The system prompt is also retained in the chat history, and can be accessed by specifying chat$get_turns(include_system_prompt = TRUE). The list object now has the system prompt as the first object, meaning that your prompts are now every even-numbered object, and the system responses are every odd-numbered object, started at 3.

Code
chat <- chat_anthropic("You respond only with the 5 most important sentences about a topic.")
chat$chat("Give me a summary of the history of educational measurement.")
chat$chat("Give me a summary of educational measurement breakthroughs since 2000.")

ed_meas_chat_wsp <- chat$get_turns(include_system_prompt = TRUE)
save(ed_meas_chat_wsp, file = "./data/ed_meas_chat_wsp.Rdata")
Code
load("data/ed_meas_chat_wsp.Rdata")
ed_meas_chat_wsp[1]
[[1]]
<Turn: system>
You respond only with the 5 most important sentences about a topic.
Code
ed_meas_chat_wsp[2]
[[1]]
<Turn: user>
Give me a summary of the history of educational measurement.
Code
ed_meas_chat_wsp[3]
[[1]]
<Turn: assistant>
Educational measurement began in ancient China around 2200 BCE with civil service examinations, but modern scientific approaches emerged in the late 19th century when psychologists like Francis Galton and James McKeen Cattell developed the first standardized mental tests.

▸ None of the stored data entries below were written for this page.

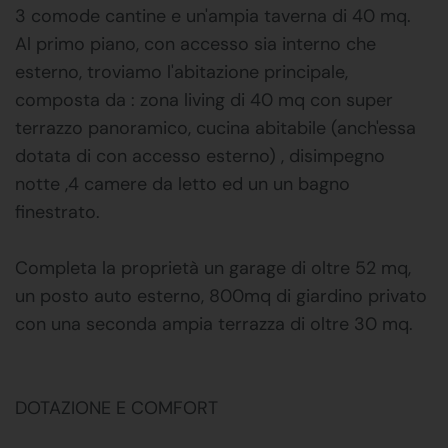
3 comode cantine e un'ampia taverna di 40 mq.
Al primo piano, con accesso sia interno che
esterno, troviamo l'abitazione principale,
composta da : zona living di 40 mq con super
terrazzo panoramico, cucina abitabile (anch'essa
dotata di con accesso esterno) , disimpegno
notte ,4 camere da letto ed un un bagno
finestrato.
Completa la proprietà un garage di oltre 52 mq,
un posto auto esterno, 800mq di giardino privato
con una seconda ampia terrazza di oltre 30 mq.
DOTAZIONE E COMFORT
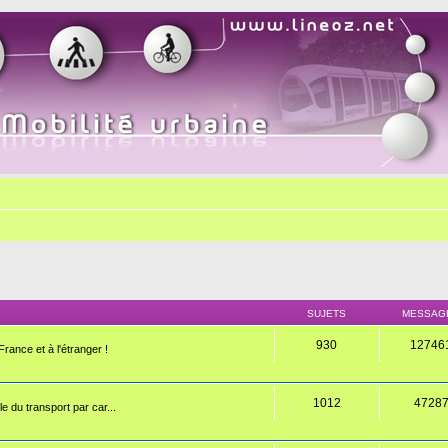
SUJETS
MESSAG
930
12746
rance et à l'étranger !
1012
4728
e du transport par car...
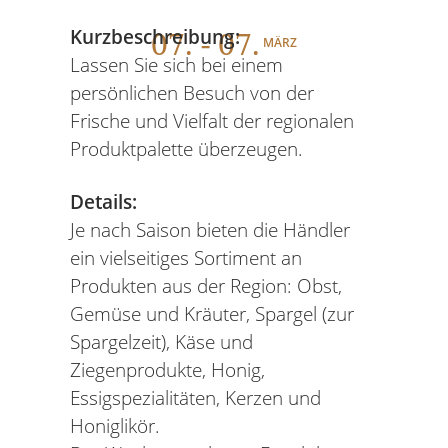
07
. - 07.
Kurzbeschreibung:
MÄRZ
Lassen Sie sich bei einem
persönlichen Besuch von der
Frische und Vielfalt der regionalen
Produktpalette überzeugen.
Details:
Je nach Saison bieten die Händler
ein vielseitiges Sortiment an
Produkten aus der Region: Obst,
Gemüse und Kräuter, Spargel (zur
Spargelzeit), Käse und
Ziegenprodukte, Honig,
Essigspezialitäten, Kerzen und
Honiglikör.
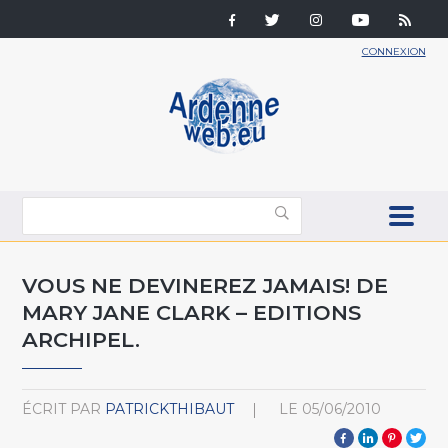
CONNEXION
VOUS NE DEVINEREZ JAMAIS! DE
MARY JANE CLARK – EDITIONS
ARCHIPEL.
ÉCRIT PAR
PATRICKTHIBAUT
LE
05/06/2010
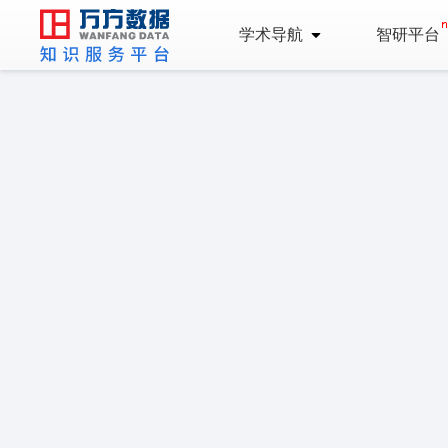
学术导航
智研平台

Alfred Binet's 1905 intelligence test marked a crucial breakthrough by focusing on complex mental processes rather than simple sensory tasks, leading to the widespread adoption of IQ testing in schools. The early-to-mid 20th century saw the rise of large-scale standardized testing, including college entrance exams and military aptitude tests during World War I, establishing psychometrics as a formal scientific discipline. The latter half of the 20th century introduced more sophisticated statistical methods like Item Response Theory and criterion-referenced testing, moving beyond simple norm-referenced comparisons to focus on specific learning objectives. Today's educational measurement continues to evolve with computer-adaptive testing, authentic assessment methods, and ongoing debates about standardized testing's role in education policy and student evaluation.
Code
ed_meas_chat_wsp[4]
[[1]]
<Turn: user>
Give me a summary of educational measurement breakthroughs since 2000.
Code
ed_meas_chat_wsp[5]
[[1]]
<Turn: assistant>
Computer-adaptive testing (CAT) became widespread in the 2000s, allowing tests to adjust question difficulty in real-time based on student responses, making assessments more efficient and precise while reducing testing time. Item Response Theory (IRT) advanced significantly with new models and computational power, enabling more sophisticated analysis of test items and better measurement of student abilities across different populations and contexts. The integration of artificial intelligence and machine learning revolutionized automated scoring systems, particularly for constructed-response items and essays, making large-scale assessment of complex skills more feasible and cost-effective. Digital portfolios and performance-based assessments gained prominence as technology enabled the collection and analysis of authentic student work, providing richer evidence of learning beyond traditional multiple-choice formats. Learning analytics emerged as a powerful new field, leveraging big data from educational technologies to provide continuous, formative assessment information and personalized learning insights rather than relying solely on summative testing.